Cell Reports (Jun 2012)

Constitutional Chromothripsis Rearrangements Involve Clustered Double-Stranded DNA Breaks and Nonhomologous Repair Mechanisms

  • Wigard P. Kloosterman,
  • Masoumeh Tavakoli-Yaraki,
  • Markus J. van Roosmalen,
  • Ellen van Binsbergen,
  • Ivo Renkens,
  • Karen Duran,
  • Lucia Ballarati,
  • Sarah Vergult,
  • Daniela Giardino,
  • Kerstin Hansson,
  • Claudia A.L. Ruivenkamp,
  • Myrthe Jager,
  • Arie van Haeringen,
  • Elly F. Ippel,
  • Thomas Haaf,
  • Eberhard Passarge,
  • Ron Hochstenbach,
  • Björn Menten,
  • Lidia Larizza,
  • Victor Guryev,
  • Martin Poot,
  • Edwin Cuppen

DOI
https://doi.org/10.1016/j.celrep.2012.05.009
Journal volume & issue
Vol. 1, no. 6
pp. 648 – 655

Abstract

Read online

Chromothripsis represents a novel phenomenon in the structural variation landscape of cancer genomes. Here, we analyze the genomes of ten patients with congenital disease who were preselected to carry complex chromosomal rearrangements with more than two breakpoints.
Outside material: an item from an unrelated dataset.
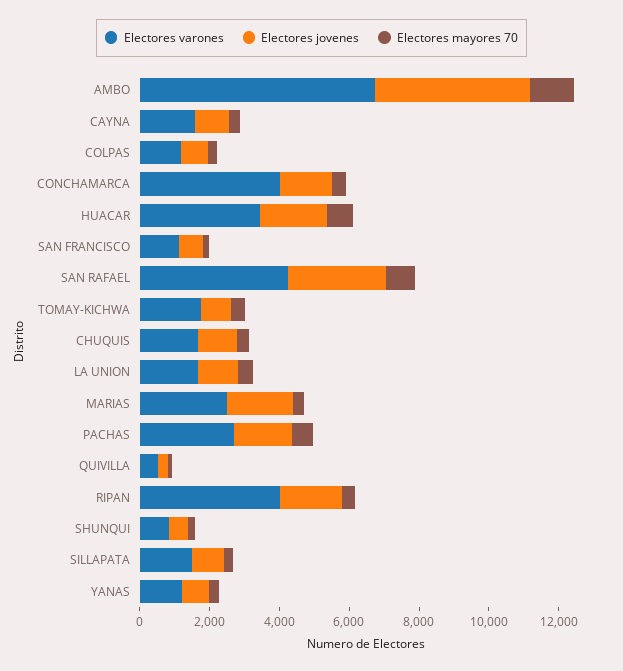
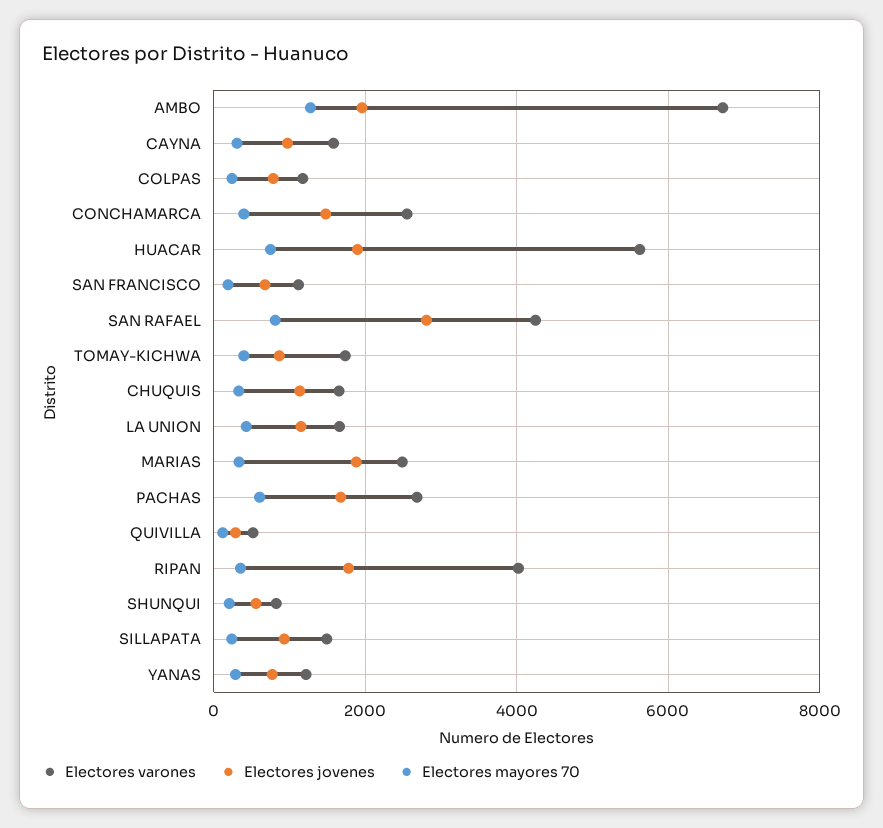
Electores jovenes, AMBO: 4500 -> 2000
Electores varones, CONCHAMARCA: 4000 -> 2600
Electores varones, HUACAR: 3500 -> 5600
The rearrangements displayed unanticipated complexity resembling chromothripsis. We find that eight of them contain hallmarks of multiple clustered double-stranded DNA breaks (DSBs) on one or more chromosomes. In addition, nucleotide resolution analysis of 98 breakpoint junctions indicates that break repair involves nonhomologous or microhomology-mediated end joining. We observed that these eight rearrangements are balanced or contain sporadic deletions ranging in size between a few hundred base pairs and several megabases. The two remaining complex rearrangements did not display signs of DSBs and contain duplications, indicative of rearrangement processes involving template switching. Our work provides detailed insight into the characteristics of chromothripsis and supports a role for clustered DSBs driving some constitutional chromothripsis rearrangements.